What’s your reading style?
I usually read at night for a couple of hours before bed, and when I’m really in love with a book, I’ll stay up into the early morning reading. I’m not a huge snacker at night, actually, but I love to read with a glass of wine in hand.
What was your relationship to reading like as a kid?
My mom worked full-time and would drop off my brother and me at the library multiple times a week, so I was always checking out books and VHS tapes of ballet. I was a huge bookworm and would read all the time. On occasions when we got to eat out, I would read throughout dinner. I must have been delightful to hang out with!
How do reading and books inform how you relate to your career as a dancer?
When I’m working on a new role, I try to read any books that are associated with the particular ballet. Like, if it’s based on a text like “Romeo and Juliet” or “Jane Eyre,” I’ll start with reading and highlighting anything useful. I also enjoy reading dancer biographies. It’s interesting to learn how much has changed and also how dancers today still go through the same challenges, joys and disappointments. We definitely need to do a feature on my favorite dancer biographies! A lot of the stories we tell in ballet are very fantasy/sci-fi, so maybe that’s one reason I enjoy reading those genres so much.
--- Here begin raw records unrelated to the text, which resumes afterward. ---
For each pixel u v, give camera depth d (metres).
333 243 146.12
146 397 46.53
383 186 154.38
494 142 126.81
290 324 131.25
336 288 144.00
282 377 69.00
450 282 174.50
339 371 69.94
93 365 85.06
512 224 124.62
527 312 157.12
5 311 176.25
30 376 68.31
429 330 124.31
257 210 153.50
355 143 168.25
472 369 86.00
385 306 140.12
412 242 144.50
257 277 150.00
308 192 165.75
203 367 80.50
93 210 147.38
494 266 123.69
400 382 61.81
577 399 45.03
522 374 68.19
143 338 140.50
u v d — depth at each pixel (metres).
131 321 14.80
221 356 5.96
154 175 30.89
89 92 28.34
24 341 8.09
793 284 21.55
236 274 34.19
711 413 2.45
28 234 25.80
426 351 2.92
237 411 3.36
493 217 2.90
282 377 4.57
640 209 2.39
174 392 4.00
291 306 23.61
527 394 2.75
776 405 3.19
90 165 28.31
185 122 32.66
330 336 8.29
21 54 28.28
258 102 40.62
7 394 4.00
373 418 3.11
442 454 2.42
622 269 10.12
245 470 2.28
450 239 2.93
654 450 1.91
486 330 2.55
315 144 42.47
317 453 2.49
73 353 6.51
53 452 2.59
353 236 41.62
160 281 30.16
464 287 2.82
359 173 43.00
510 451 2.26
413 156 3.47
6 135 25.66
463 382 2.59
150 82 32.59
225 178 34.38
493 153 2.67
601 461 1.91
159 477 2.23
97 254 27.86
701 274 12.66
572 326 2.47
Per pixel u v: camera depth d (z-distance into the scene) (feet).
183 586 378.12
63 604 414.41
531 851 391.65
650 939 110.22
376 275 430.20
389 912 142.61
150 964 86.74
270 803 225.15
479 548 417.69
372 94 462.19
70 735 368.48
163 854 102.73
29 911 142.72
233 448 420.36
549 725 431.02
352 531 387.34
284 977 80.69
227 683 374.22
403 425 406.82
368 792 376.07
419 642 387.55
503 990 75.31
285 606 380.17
How did you get into ballet as a profession?
I grew up in a small town in Idaho, and my mom signed me up for some classes at the local rec center when I was three. No one in my family knew anything about ballet, but my dad is a musician — a drummer — so maybe I inherited some rhythm from him. I loved the creativity and expressiveness of ballet so much, and I found the extreme physical challenge addicting.
What advice would you offer to someone trying to break into your field?
You have to work really hard and not be deterred by setbacks like injuries and rejection. While ballet is incredibly athletic, it’s also an art, and artists need life experience to inform their artistry. Read books, go to shows, listen to music, and get out and live so you have something to say on stage.
What’s a passion outside of your public persona that people might be surprised to know about?
Does pasta count as a passion? I love spaghetti and any kind of pasta. It’s pretty much the only thing I ever bother cooking. I also am a major nature lover from growing up in the mountain west. I love hiking whenever I can get out of the city.
Favorite pasta recipe?
Chrissy Teigen’s “Spicy Miso Pasta.” Vegetarians can substitute the bacon with mushrooms.
Favorite book store?
Boulder Bookstore in downtown Boulder, Colo. They have excellent staff pics and a wide array of books. It’s definitely curated by hippies.
- “The Name of the Wind,” by Patrick Rothfuss
- “My Brilliant Friend,” by Elena Ferrante
- “Spinning Silver,” by Naomi Novik
- “Just Kids,” by Patti Smith
- “The Fifth Season,” by N. K. Jemisin
[Learn more about Bella’s top five picks here.]
A book you’ve always wanted to read but for whatever reason haven’t?
I loved Gloria Steinem’s “My Life on The Road” so much and have been meaning to read her “Outrageous Acts and Everyday Rebellions.” There’s also a ton of classic literature that I haven’t read — I’ve never read anything from Jane Austen.